• _PROVIDED PASSAGE_
**********

Ensemble average

The predicted equilibrium value of an observable: its expectation with respect to the ensemble probability measure.

Ensemble average

Definition.
An observable is a function $A$ of the microstate (classically, a function on phase space ; on a discrete state space, a function on the set of states). Given an ensemble described by a probability measure $P$ on microstates, the ensemble average of $A$ is the expectation

\langle A\rangle = \int A(x)\,dP(x).

If $P$ has a density $\rho(x)$ with respect to the phase-space volume element $d\Gamma$ , then

\langle A\rangle = \int A(x)\,\rho(x)\,d\Gamma(x), \qquad \int \rho\,d\Gamma = 1.

For a discrete ensemble with probabilities $\{p_i\}$ , this is $\langle A\rangle=\sum_i A_i p_i$ .

Canonical and microcanonical cases.

In the canonical ensemble , $\rho_\beta(x)=e^{-\beta H(x)}/Z$ where $H$ is the Hamiltonian and $Z$ is the partition function . Then $\langle H\rangle$ is the internal energy predicted at temperature $T$ .

**********

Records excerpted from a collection

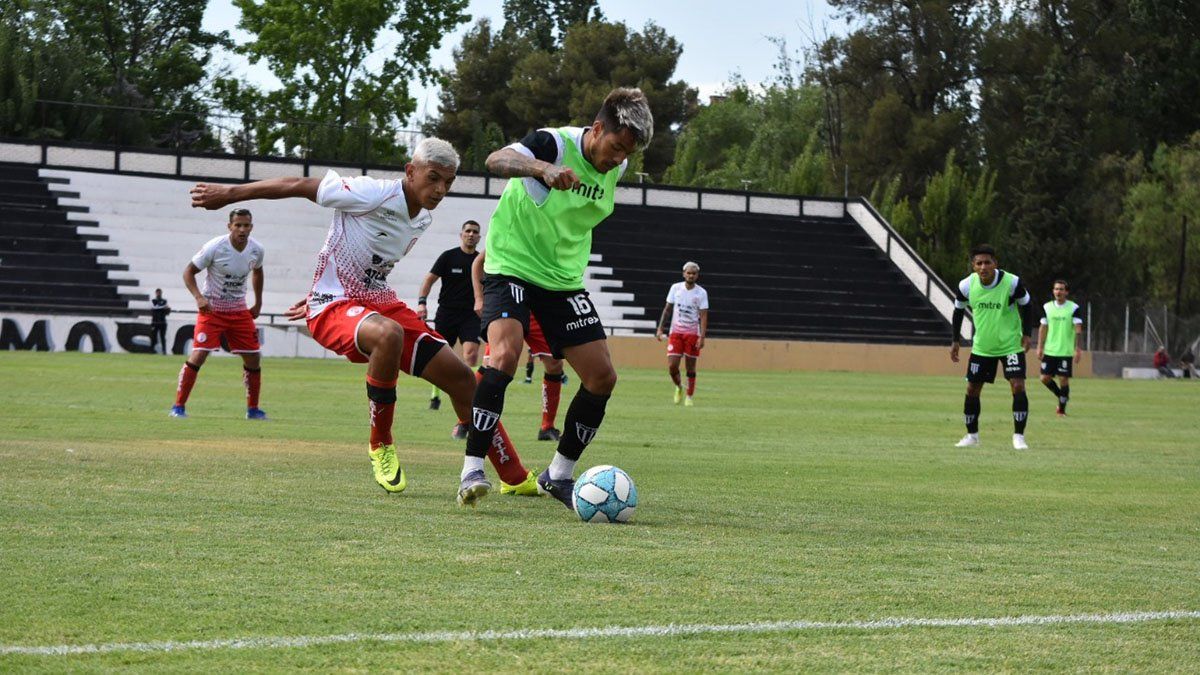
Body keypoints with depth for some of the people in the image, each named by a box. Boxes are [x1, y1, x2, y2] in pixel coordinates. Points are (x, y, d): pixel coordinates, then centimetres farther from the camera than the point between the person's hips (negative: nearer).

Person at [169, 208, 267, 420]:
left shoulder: (257, 250, -4)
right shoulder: (215, 247, -19)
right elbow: (189, 271, -12)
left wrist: (258, 304, 17)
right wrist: (198, 298, -26)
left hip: (239, 311, 5)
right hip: (211, 309, -5)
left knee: (253, 358, 4)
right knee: (198, 355, -16)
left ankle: (253, 409, 20)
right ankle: (178, 406, -7)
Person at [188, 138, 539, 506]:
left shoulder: (422, 219, 7)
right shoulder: (373, 194, -19)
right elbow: (300, 186, -13)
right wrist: (230, 193, -8)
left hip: (379, 302, 8)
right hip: (334, 306, -8)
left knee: (460, 376, -1)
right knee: (389, 334, -41)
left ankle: (516, 477, 8)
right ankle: (381, 446, -19)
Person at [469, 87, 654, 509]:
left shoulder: (615, 168, 2)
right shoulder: (556, 144, -19)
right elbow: (496, 160, -40)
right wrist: (541, 167, -58)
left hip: (564, 280, 7)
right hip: (512, 266, -7)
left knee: (602, 378, 1)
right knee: (504, 355, -29)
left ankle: (559, 474, 17)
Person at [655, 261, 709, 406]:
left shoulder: (701, 293, -3)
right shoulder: (676, 288, 3)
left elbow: (703, 316, -5)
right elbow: (667, 309, 10)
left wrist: (702, 337, -14)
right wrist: (660, 328, 3)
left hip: (692, 333, -1)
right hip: (676, 332, 1)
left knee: (691, 367, 1)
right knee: (672, 366, -7)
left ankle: (689, 397, 11)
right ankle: (679, 387, 21)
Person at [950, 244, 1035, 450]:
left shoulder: (1012, 282, -20)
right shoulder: (966, 286, -13)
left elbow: (1025, 305, -2)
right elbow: (958, 310, 6)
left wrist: (1026, 334, -9)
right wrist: (955, 341, 5)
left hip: (1011, 345, -3)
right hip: (982, 346, 3)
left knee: (1018, 386, -16)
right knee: (972, 389, 4)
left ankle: (1019, 436, -7)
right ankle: (972, 435, 21)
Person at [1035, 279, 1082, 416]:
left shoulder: (1074, 308, -4)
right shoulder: (1047, 307, 6)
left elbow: (1078, 329, -7)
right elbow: (1043, 328, 10)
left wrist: (1077, 349, -15)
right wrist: (1040, 347, 5)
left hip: (1066, 352, -3)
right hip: (1049, 351, 4)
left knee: (1064, 380, -5)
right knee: (1045, 378, 0)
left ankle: (1062, 409, 8)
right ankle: (1062, 397, 24)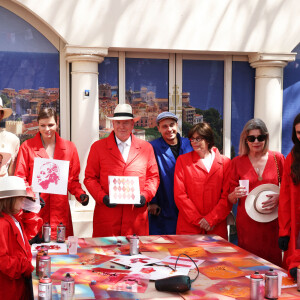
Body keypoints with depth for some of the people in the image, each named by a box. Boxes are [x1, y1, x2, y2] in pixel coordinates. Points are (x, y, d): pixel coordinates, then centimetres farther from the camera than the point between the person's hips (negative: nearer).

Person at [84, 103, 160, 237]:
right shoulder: (98, 147, 7)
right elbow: (90, 178, 6)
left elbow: (153, 177, 14)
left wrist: (145, 196, -3)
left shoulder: (146, 148, 11)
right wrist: (102, 197, -9)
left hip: (137, 215, 1)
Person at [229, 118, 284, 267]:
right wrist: (235, 194, -15)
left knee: (273, 261, 0)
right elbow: (230, 199, 7)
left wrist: (279, 197, -11)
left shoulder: (277, 158, 3)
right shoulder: (237, 162, 4)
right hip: (247, 222, 0)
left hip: (272, 222, 0)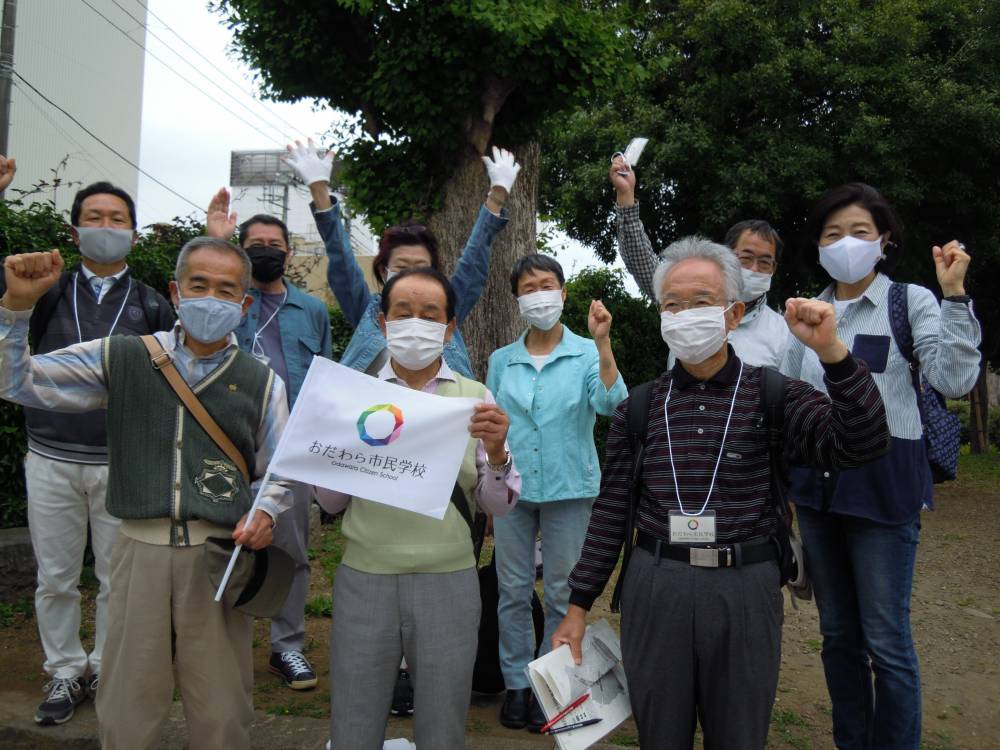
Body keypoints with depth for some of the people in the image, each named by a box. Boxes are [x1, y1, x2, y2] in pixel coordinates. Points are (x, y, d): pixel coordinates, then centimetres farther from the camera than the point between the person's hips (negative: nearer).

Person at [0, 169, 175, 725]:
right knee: (55, 579, 12)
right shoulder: (48, 292, 5)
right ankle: (65, 673, 30)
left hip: (122, 464, -1)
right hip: (52, 460, 1)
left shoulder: (151, 305, 4)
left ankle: (107, 670, 28)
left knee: (118, 579, 9)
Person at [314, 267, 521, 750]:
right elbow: (330, 503, 6)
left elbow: (497, 505, 1)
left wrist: (496, 452, -18)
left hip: (448, 583, 0)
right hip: (364, 581, 1)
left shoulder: (474, 398, 2)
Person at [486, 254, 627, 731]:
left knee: (562, 594, 8)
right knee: (513, 592, 9)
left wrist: (603, 344, -30)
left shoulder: (586, 354, -4)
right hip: (512, 490, 2)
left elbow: (610, 405, -21)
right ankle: (517, 683, 24)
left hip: (568, 490, -2)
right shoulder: (501, 360, 4)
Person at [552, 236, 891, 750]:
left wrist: (831, 351, -25)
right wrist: (578, 605, 4)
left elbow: (862, 444, -14)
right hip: (653, 588, 1)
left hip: (744, 590, -1)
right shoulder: (638, 407, 3)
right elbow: (610, 512, 4)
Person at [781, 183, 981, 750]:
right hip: (817, 485, 5)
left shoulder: (911, 301, -2)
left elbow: (955, 381, -15)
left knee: (886, 639, 0)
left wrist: (954, 294, -19)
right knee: (837, 634, 14)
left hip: (883, 485, -5)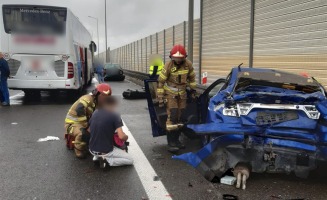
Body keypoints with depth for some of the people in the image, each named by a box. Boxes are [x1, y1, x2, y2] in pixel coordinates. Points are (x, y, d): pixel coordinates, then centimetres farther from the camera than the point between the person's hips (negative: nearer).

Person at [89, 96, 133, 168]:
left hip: (92, 150, 6)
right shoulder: (115, 116, -15)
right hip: (106, 151, -6)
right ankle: (107, 161, -7)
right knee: (130, 160, 11)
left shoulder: (95, 113, 3)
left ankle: (97, 156, 11)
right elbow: (121, 136, -22)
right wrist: (126, 137, 1)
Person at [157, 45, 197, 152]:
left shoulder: (188, 64, -6)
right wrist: (160, 97, -12)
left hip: (182, 93, 4)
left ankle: (176, 139, 19)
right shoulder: (168, 66, -16)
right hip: (171, 93, -4)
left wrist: (193, 89, 13)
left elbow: (191, 77, 12)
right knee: (172, 117, -12)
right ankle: (171, 143, -7)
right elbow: (161, 82, -11)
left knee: (180, 117, 7)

**********

Decide whether each statement below agrees with the text on ensemble averages, answering yes or no and quoting the words from the text that settle it. 1. An observable is defined as a function of the microstate. 2. In the canonical ensemble, $Z$ denotes the Hamiltonian. 3. In the canonical ensemble, $\langle H\rangle$ is the internal energy predicted at temperature $T$.

• _THE COMPLETED TASK_
1. Yes: "An observable is a function $A$ of the microstate"
2. No: "$H$ is the Hamiltonian and $Z$ is the partition function"
3. Yes: "Then $\langle H\rangle$ is the internal energy predicted at temperature $T$"